Original array (odd size): 1 2 9 2 7 
Sorted array (odd size): 1 2 2 7 9 
Median for odd size array: 2
Minimum sum of absolute differences for odd size array: 13

Original array (even size): 1 2 10 2 7 8 
Sorted array (even size): 1 2 2 7 8 10 
Median (chosen) for even size array: 2
Minimum sum of absolute differences for even size array: 22

• Stepwise explanation:

1. Include Headers: Include stdio.h for input/output and stdlib.h for qsort and abs.
2. Comparison Function: Define compareIntegers to be used by qsort. This function dictates the sorting order.
3. Sort the Array: Use qsort to sort the input array in ascending order. This is a crucial step as the median is only defined for a sorted list.
4. Find the Median:
   • If the array size n is odd, the median is arr[n / 2].

• If the array size n is even, any element between arr[n / 2 - 1] and arr[n / 2] (inclusive) will work. The example picks arr[n / 2 - 1].

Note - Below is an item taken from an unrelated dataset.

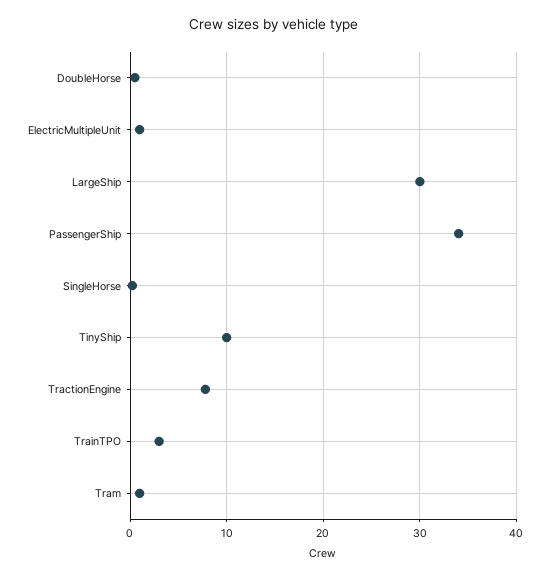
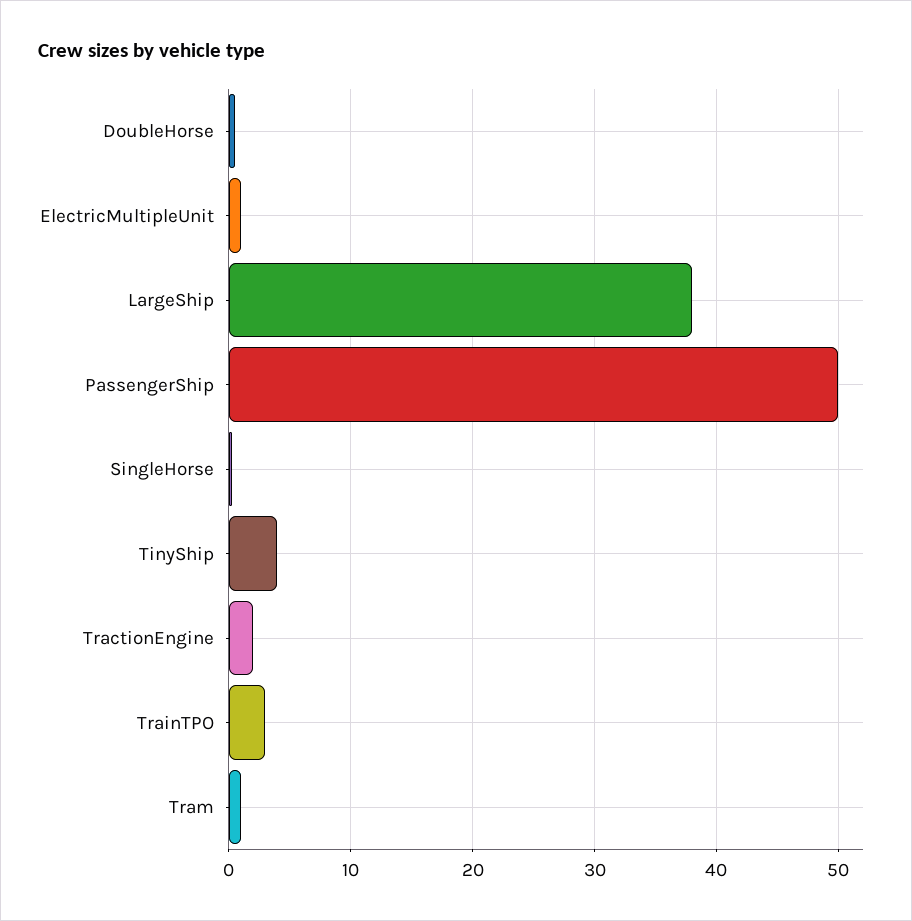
LargeShip: 30 -> 38
PassengerShip: 34 -> 50
TinyShip: 10 -> 4
TractionEngine: 8 -> 2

1. Calculate Sum: Iterate through the sorted array. For each element arr[i], calculate abs(arr[i] - median) and add it to a running total. Use long long for the sum to accommodate potentially large values.

Conclusion

The problem of finding the minimum sum of absolute differences in an array can be efficiently solved by understanding and applying the property of the median. By sorting the array and selecting its median element as the target X, we guarantee the smallest possible sum of deviations. This approach is not only computationally efficient (dominated by the sorting time, typically O(N log N)) but also robust, making it valuable in various analytical and optimization contexts.

Summary

• Problem: Minimize sum(|arr[i] - X|) for a given array arr.
• Key Insight: The value X that minimizes this sum is the median of the array.
• Solution Steps:

1. Sort the input array in ascending order.
2. Identify the median element. For odd-sized arrays, it's the middle element. For even-sized arrays, either of the two middle elements (or any value between them) serves as the minimizing X.
3. Calculate the sum of absolute differences between each array element and the chosen median.
   • Benefits: This method is efficient, robust to outliers, and has widespread applications in fields like statistics, optimization, and data analysis.